Утром 25 февраля Знаменская площадь была полна войсками и полицией. Перед Северной гостиницей стояли конные полицейские на золотистых, тонконогих танцующих лошадках. Пешие полицейские, в черных шинелях, расположились вокруг памятника Александру III и – кучками по площади. У вокзала стояли казаки в заломленных папахах, с тороками сена, бородатые и веселые. Со стороны Невского виднелись грязно-серые шинели павловцев.

Иван Ильич с чемоданчиком в руке взобрался на каменный выступ вокзального въезда, отсюда хорошо была видна вся площадь.

Посреди ее на кроваво-красной глыбе гранита, на огромном коне, опустившем от груза седока бронзовую голову, сидел тяжелый, как земная тяга, император, – угрюмые плечи его и кругленькая шапочка были покрыты снегом. К его подножию на площади напирали со стороны пяти улиц толпы народа с криками, свистом и руганью.
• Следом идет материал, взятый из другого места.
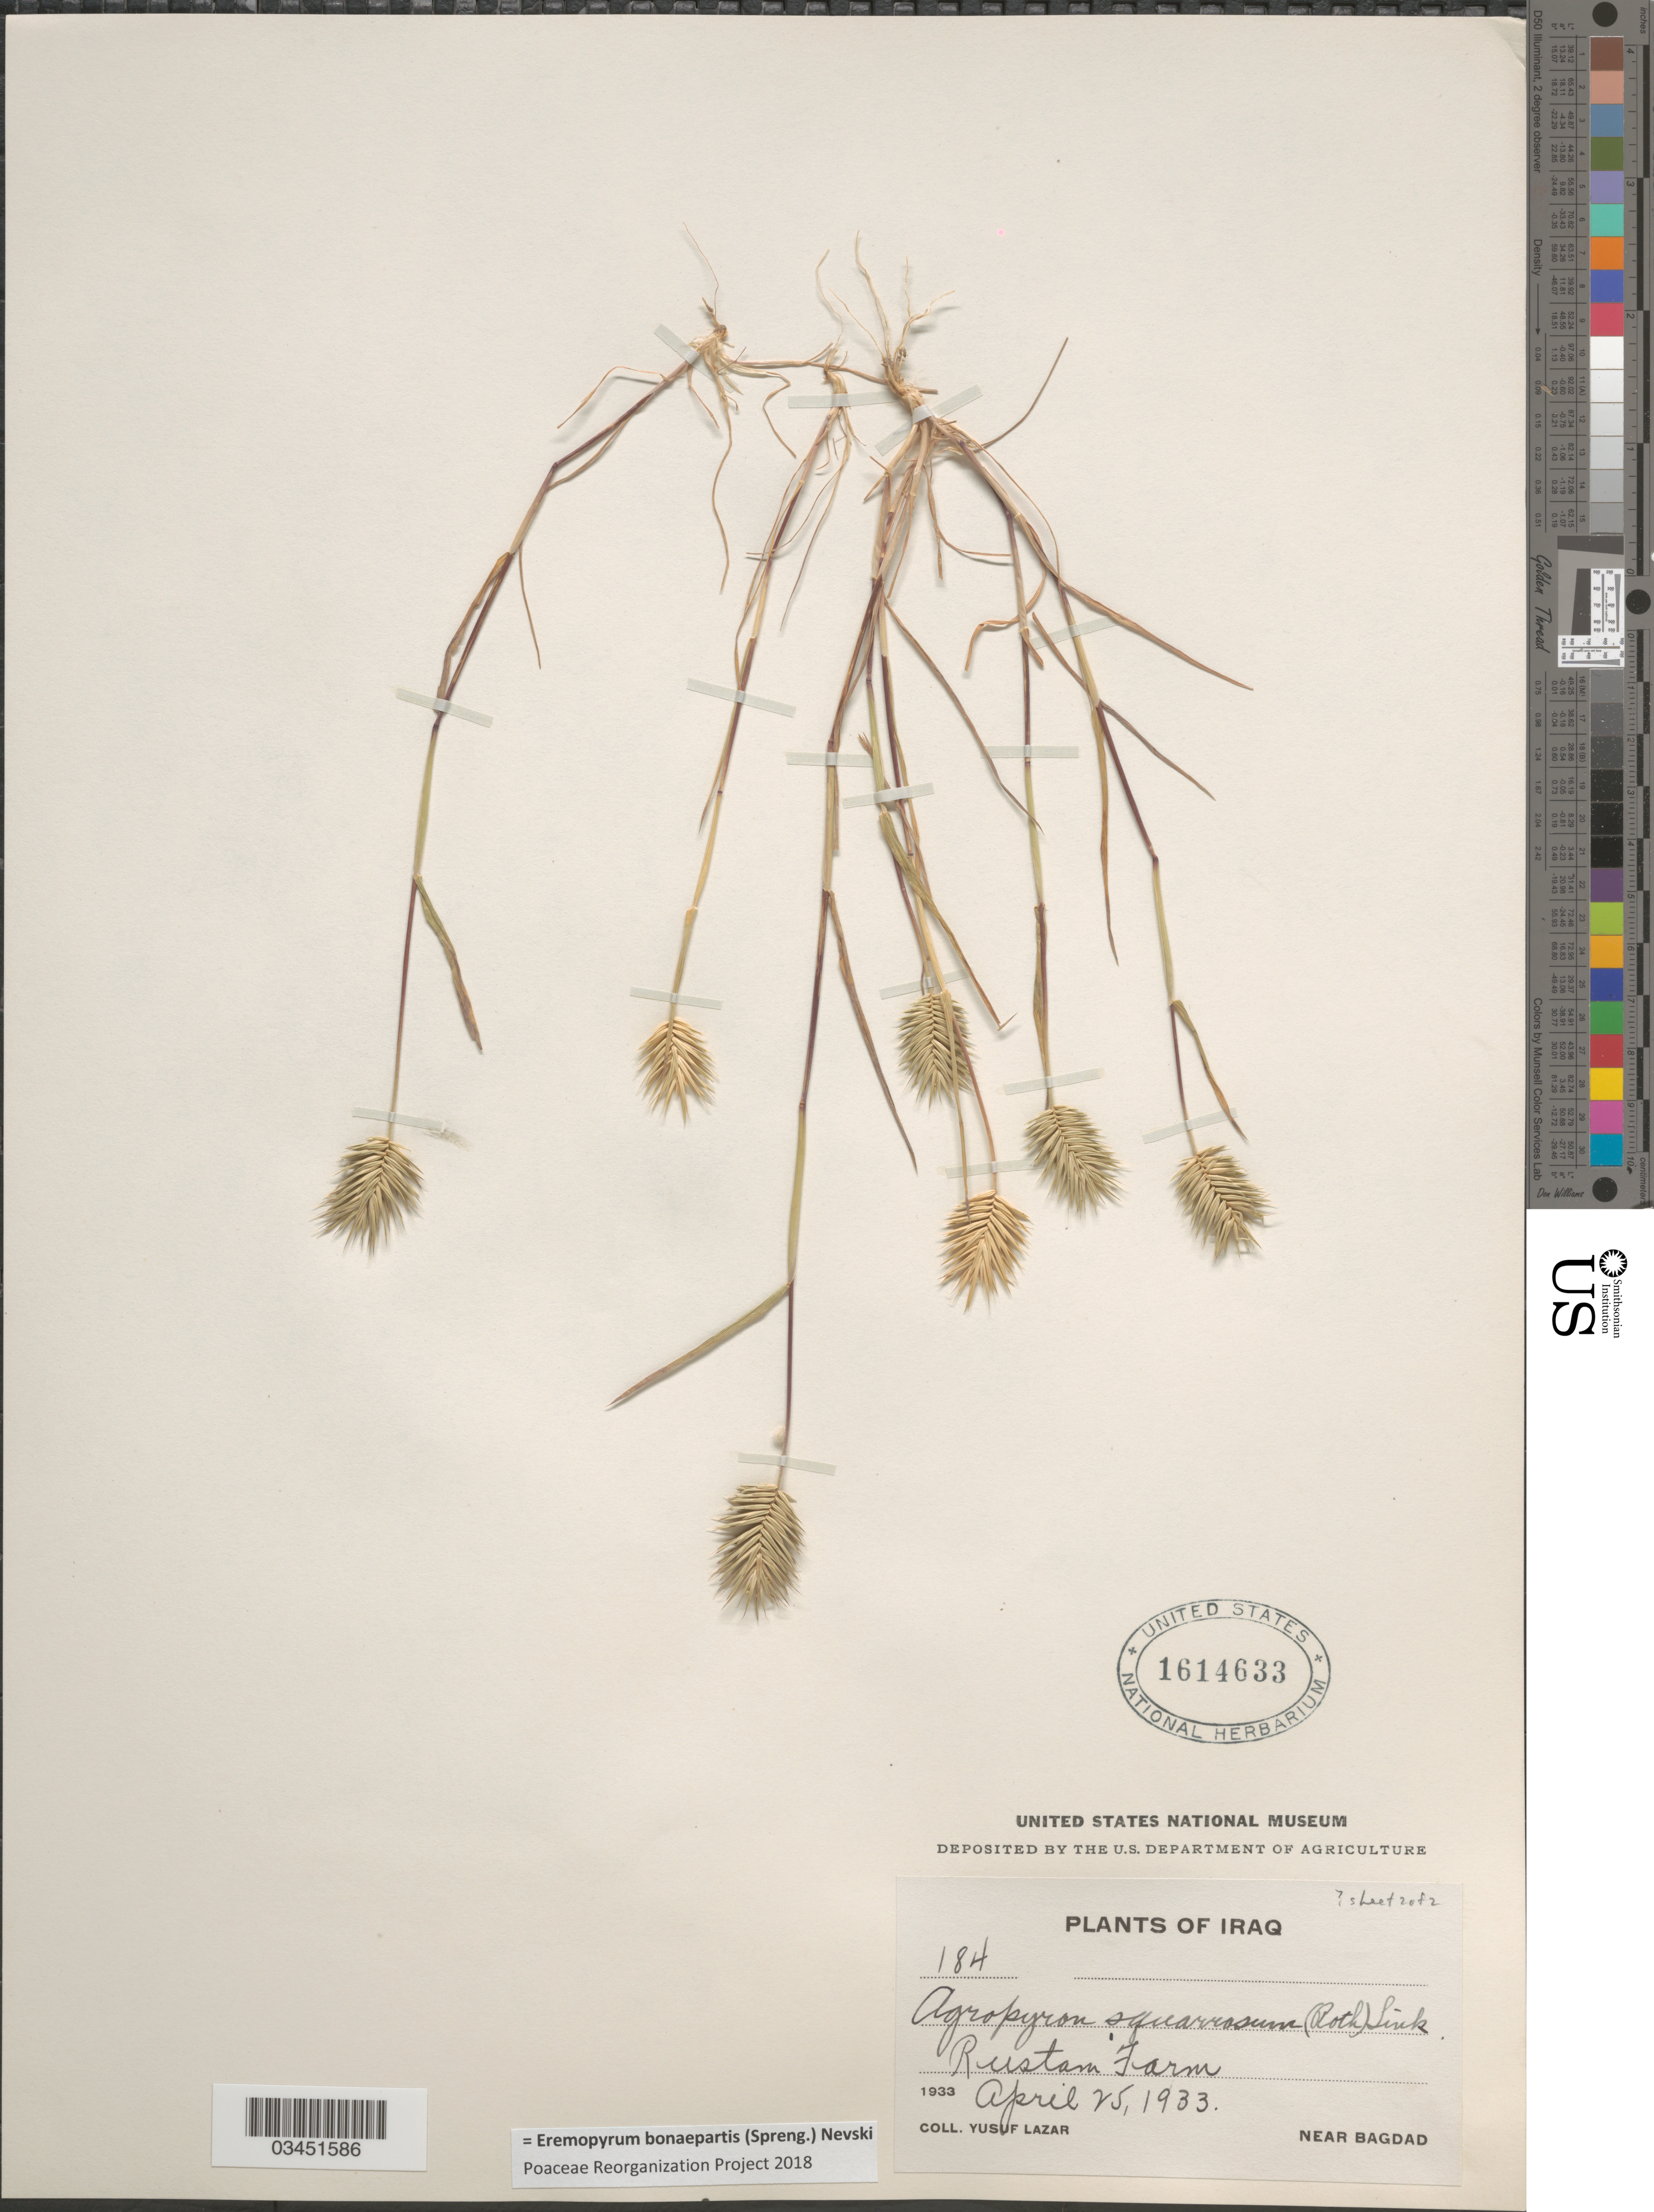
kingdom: Plantae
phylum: Tracheophyta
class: Liliopsida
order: Poales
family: Poaceae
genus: Eremopyrum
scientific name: Eremopyrum bonaepartis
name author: (Spreng.) Nevski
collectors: Y. Lazar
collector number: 184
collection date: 1933-04-25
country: Iraq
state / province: Baghdad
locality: Rustam Farm. Near Bagdad.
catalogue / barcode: US 1614633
Так же, как и вчера на мосту, солдаты, в особенности казаки, попарно шагом подъезжавшие к напирающему со всех сторон народу, перебранивались и зубоскалили. В кучках городовых, рослых и хмурых людей, было молчание и явная нерешительность. Иван Ильич хорошо знал эту тревогу в ожидании приказа к бою, – враг уже на плечах, всем ясно, что нужно делать, но с приказом медлят, и минуты тянутся мучительно. Вдруг звякнула вокзальная дверь, и появился на лестнице бледный жандармский офицер с полковничьими погонами, в короткой шинели. Вытянувшись, он оглянул площадь, – светлые глаза его скользнули по лицу Ивана Ильича… Легко сбежав вниз между расступившихся казаков, он стал говорить что-то есаулу, подняв к нему бородку. Есаул с кривой усмешкой слушал его, развалясь в седле. Полковник кивнул в сторону Старого Невского и пошел через площадь по снегу подпрыгивающей походкой. К нему подбежал пристав, туго перепоясанный по огромному животу, рука у него тряслась под козырьком. А со стороны Старого Невского увеличивались крики подходившей толпы, и, наконец, стало различимо пение. Ивана Ильича кто-то крепко схватил за рукав, рядом с ним вскарабкался возбужденный человек без шапки, с багровой ссадиной через грязное лицо.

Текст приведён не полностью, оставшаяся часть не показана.